Tuesday, December 22, 2009

Cookies: The Ugly Step-Child

It is Christmas time, a very big time of year for the lowly cookie. Much like merchandise in the stores, if they don't make it in December, it's not going to happen for them. Cookies have never been my favorite dessert. If you lined up a cake, a pie and a platter of cookies I would always take the cake first and the cookies last. Cookies are the everyday where cake is special.

Over the years, I've tried to make friends with the cookie. When my kids were little I did the cookie thing at Christmas year after year trying to duplicate my own childhood memories. There was the Swedish Spritz, complete with a cookie press and all the trouble of decorating them, cut out sugar cookies, chocolate crinkles, jelly filled thumbprints and pecan sandies. But as the years have gone by I am as close as I have ever been to banning Christmas cookies from my oven door.

First of all, they are just a lot of trouble to make. Cookie batter is thick and hard to manage. It will burn up a portable mixer in no time at all. It is the #1 reason to invest in a KitchenAid mixer. A recipe of cookies will make 5 dozen tasty treats but that's 5 times of loading and unloading a cookie sheet. My favorite time saver as a young mother was to make a recipe of chocolate chip cookies and spread it all out into a jelly roll pan and bake it. TA DA! Cookies are done in one fell swoop! I did this long past the point that it was necessary for me to save time simply because the repetition of spooning batter on and scraping cookies off of a cookie sheet bored me. A batch of cookies takes hours where a cake is in and out of the oven in 30-40 minutes.

Cookies have a tendency to become dry and crumbly within minutes of their exit from the oven. Now, I will eat the crumbs of almost anything but 9 times out of 10, cookie crumbs go in the trash. After all the work of baking those things, you put them in a bag or cookie jar and as it comes toward your mouth it starts to fall apart. That doesn't happen to cake or pie because it's on a fork. Try forking a cookie and see what happens.

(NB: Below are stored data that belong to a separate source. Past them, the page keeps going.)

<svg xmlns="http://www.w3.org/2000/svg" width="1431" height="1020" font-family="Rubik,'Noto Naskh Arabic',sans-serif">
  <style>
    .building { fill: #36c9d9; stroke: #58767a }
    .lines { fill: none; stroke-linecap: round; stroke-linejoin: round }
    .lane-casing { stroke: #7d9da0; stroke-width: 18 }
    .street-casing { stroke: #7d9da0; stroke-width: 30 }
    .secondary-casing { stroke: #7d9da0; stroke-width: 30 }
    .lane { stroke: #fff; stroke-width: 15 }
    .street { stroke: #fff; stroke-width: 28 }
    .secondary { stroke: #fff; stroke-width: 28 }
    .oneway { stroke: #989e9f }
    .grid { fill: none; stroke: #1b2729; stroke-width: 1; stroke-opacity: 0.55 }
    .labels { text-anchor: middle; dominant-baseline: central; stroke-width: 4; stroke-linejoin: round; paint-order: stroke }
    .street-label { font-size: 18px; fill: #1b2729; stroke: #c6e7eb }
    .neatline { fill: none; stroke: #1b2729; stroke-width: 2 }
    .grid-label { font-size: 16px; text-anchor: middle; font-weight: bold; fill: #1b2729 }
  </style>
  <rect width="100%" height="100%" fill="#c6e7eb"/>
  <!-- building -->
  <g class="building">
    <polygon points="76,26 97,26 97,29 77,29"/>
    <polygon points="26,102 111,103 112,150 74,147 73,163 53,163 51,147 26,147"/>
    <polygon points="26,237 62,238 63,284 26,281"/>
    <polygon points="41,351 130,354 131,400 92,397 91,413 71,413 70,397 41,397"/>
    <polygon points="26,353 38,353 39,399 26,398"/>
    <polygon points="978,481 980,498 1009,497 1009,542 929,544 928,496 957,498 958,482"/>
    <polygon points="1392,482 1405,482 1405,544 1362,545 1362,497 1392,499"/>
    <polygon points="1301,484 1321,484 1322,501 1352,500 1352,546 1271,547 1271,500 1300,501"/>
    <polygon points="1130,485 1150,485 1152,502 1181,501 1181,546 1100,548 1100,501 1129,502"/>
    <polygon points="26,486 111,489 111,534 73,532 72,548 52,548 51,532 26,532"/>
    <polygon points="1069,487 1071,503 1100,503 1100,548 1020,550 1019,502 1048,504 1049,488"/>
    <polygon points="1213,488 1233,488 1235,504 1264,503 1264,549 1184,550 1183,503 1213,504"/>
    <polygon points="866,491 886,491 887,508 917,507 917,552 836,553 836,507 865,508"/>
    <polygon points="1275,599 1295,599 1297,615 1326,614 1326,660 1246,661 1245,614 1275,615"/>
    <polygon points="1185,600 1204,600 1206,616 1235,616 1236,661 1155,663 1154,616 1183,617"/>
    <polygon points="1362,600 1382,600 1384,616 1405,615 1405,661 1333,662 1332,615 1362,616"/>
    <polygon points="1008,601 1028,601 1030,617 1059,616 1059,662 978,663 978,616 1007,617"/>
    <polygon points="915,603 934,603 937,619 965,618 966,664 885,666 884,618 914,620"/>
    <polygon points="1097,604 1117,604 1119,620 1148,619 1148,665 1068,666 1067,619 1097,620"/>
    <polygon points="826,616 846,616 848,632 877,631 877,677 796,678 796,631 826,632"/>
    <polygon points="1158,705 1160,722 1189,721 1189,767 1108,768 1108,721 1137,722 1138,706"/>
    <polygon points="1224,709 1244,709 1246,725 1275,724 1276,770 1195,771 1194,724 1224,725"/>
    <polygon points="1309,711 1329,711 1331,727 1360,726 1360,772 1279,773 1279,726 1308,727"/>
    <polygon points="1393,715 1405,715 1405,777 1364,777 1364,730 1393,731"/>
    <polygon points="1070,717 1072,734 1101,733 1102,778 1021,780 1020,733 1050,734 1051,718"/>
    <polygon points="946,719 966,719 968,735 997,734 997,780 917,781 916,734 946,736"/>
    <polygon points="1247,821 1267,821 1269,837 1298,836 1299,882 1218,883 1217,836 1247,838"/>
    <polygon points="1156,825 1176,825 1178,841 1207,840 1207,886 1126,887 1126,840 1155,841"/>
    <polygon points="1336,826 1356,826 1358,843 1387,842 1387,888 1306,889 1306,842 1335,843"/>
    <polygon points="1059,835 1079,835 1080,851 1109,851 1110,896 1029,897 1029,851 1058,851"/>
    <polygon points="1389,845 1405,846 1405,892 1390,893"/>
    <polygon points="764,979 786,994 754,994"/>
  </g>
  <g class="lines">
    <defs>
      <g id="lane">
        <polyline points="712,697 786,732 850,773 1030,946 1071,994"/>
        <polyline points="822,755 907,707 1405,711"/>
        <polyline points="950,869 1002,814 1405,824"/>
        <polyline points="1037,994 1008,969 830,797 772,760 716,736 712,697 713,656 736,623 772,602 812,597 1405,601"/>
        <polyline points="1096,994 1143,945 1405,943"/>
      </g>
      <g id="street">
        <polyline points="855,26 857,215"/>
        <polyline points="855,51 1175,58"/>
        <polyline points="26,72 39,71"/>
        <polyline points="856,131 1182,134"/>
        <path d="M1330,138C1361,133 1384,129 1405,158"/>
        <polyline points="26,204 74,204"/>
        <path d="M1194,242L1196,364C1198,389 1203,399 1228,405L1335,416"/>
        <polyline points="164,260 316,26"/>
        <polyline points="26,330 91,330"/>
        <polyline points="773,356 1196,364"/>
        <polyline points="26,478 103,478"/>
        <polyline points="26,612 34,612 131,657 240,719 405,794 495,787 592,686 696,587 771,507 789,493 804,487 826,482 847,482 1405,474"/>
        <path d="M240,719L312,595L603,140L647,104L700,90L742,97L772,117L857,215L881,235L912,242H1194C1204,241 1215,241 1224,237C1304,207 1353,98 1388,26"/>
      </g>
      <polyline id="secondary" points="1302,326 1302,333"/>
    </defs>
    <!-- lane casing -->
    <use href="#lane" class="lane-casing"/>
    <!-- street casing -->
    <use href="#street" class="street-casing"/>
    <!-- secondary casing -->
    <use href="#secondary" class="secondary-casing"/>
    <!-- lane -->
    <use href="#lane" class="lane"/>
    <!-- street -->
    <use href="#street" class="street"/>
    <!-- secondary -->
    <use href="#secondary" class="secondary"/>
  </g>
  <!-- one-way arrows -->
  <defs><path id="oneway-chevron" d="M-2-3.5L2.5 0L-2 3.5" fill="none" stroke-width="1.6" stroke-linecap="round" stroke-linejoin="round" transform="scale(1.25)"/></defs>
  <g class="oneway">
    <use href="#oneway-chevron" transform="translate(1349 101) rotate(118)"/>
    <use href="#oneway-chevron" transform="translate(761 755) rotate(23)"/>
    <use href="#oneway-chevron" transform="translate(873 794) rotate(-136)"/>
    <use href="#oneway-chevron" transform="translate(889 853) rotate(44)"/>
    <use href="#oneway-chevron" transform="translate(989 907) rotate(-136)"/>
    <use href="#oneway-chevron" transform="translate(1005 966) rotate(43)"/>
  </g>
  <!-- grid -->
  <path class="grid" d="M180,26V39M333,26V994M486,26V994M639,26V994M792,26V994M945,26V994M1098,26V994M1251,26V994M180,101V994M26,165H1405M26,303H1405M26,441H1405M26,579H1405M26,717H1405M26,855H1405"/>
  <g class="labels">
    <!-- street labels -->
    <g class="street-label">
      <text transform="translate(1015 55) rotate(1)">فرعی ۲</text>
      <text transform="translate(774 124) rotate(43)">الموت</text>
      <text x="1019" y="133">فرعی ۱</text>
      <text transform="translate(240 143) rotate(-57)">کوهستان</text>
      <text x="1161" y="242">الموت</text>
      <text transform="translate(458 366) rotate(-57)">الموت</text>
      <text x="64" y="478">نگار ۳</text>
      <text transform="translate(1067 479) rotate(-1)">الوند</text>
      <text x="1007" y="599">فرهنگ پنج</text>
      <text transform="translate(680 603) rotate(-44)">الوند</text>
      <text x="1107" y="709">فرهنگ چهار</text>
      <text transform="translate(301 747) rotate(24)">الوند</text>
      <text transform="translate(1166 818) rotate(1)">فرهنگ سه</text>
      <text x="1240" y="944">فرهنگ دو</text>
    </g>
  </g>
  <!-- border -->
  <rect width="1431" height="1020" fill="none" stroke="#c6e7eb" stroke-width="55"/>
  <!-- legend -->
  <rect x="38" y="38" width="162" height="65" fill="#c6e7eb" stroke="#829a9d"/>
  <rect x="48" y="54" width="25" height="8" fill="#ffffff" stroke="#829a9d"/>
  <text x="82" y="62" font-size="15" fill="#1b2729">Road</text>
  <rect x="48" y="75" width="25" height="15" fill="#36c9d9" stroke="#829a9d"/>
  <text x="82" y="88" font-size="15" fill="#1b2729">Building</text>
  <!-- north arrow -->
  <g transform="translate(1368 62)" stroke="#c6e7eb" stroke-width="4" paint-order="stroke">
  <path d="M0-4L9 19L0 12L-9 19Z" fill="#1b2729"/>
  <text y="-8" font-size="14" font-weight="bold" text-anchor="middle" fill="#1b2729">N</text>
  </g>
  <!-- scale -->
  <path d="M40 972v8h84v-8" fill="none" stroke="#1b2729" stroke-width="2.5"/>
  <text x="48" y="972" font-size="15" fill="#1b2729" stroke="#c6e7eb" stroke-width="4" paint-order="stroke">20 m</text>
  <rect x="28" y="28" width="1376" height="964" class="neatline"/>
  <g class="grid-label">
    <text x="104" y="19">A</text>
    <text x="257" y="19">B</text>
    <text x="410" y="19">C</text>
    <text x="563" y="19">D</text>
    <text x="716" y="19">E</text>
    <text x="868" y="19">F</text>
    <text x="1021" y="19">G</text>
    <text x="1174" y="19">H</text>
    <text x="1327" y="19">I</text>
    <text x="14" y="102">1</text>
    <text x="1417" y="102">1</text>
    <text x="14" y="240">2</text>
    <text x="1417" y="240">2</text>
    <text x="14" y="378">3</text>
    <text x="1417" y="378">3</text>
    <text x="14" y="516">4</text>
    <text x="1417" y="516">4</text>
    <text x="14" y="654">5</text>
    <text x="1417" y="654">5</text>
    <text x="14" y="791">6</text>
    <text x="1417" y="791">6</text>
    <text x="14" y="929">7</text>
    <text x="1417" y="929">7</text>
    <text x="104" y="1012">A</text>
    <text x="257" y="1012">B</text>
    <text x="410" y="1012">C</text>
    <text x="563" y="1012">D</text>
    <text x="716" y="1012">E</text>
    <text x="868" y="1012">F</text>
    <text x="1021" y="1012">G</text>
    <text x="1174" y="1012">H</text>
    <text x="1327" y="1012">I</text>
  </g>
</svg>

Cookies have a feeling of the ordinary. The action of spooning cannot compare with the drama of pouring batter into cake pans. There is a specialness to cake that just isn't there with cookies. It is light and airy where cookies are flat and solid. We take care of cake. We layer it and frost it and even try to make it look pretty on top. Not cookies. One of my favorite cookies of my childhood were Chocolate Frosted Cookies. Why? They had the soft texture of cake and frosting on them - yes, every one of them.

There's a reason Christmas cookies make a great Christmas gift. You look at them and you see the hours of dedication that went into just making them, let alone decorating them. Well you won't get cookies from me. I'm a bread, cake, nuts, and fudge kind of girl at Christmas time. Did I make cookies this year? Yes, one batch of Chocolate Crinkles and only because I remember how much my family likes them. It is the reminder of how homemade is filled with more than a recipe and ingredients. This we do for love.

So on Thursday night, I will set the cake aside and let the lowly cookie take center stage.

3 comments:

Lindsey said...

Ooh! I LOOOOOVE me some cookies!

Given a choice between cookies, cake, and pie, I most certainly go cookie first and cake last. Cookies are so chewy and dense with flavor. They have different bits that bring different texture and flavors to each bite. And, there's so much variety! Hard, soft, fluffy, dense, chunky, simple, seasonal, and extravagant cookies. They're teeny tiny treats that are easy to eat on the go, and oh-so-easy to overindulge in. They give room to exploration (what is in this!?!), but if you don't like it, you don't eat another. If you DO like it, you can eat as many as you can without counting (unlike a cake, in which you would go: OH MY GOD, I ate half a cake!!). Plus, I can sample BEFORE I serve. How many times have I served a crappy cake before I knew it was crappy? But, if I made a bad batch of cookies, it'll never see the light of day because I catch it first!

Don't get me wrong: there are bad cookies, but there are also bad cakes. Cookies are sometimes tedious, but I guess it's all a matter of appreciation... because I think cakes are a hassle and sometimes tedious.

I have to revel in our similarities and differences in the baking world. It takes all kinds to fill a kitchen with love. Your baking is the best and I would take one of YOUR cakes any day over anything else in the room, but that's because your cakes are perfect. :)

Tere said...

You raise some very interesting points in defense of the lowly cookie, mainly that whole idea of taste testing. I do like that! But I must make one correction. There is no perfect. Especially in my kitchen!

Nadine said...

I guess I just like to "play". With cookies I can (and do) make them look different and get to add several "surprises" in them. Plus, those Swedish cookies were taught to me by my Grandmother Larson and they bring back so many memories of being in her kitchen. There was no mixer, just hands; the cookie press was hand-crank; and there were NO decoration on the cookies at all. That is my "corruption" of the Spritz. As I remember there were 2 shapes we did: esses and ohs. Some meaning in Swedish for Christmas...that's lost in the fog of my brain. And next year I will bake those cookies again and do them as my Grandmother taught me....plain.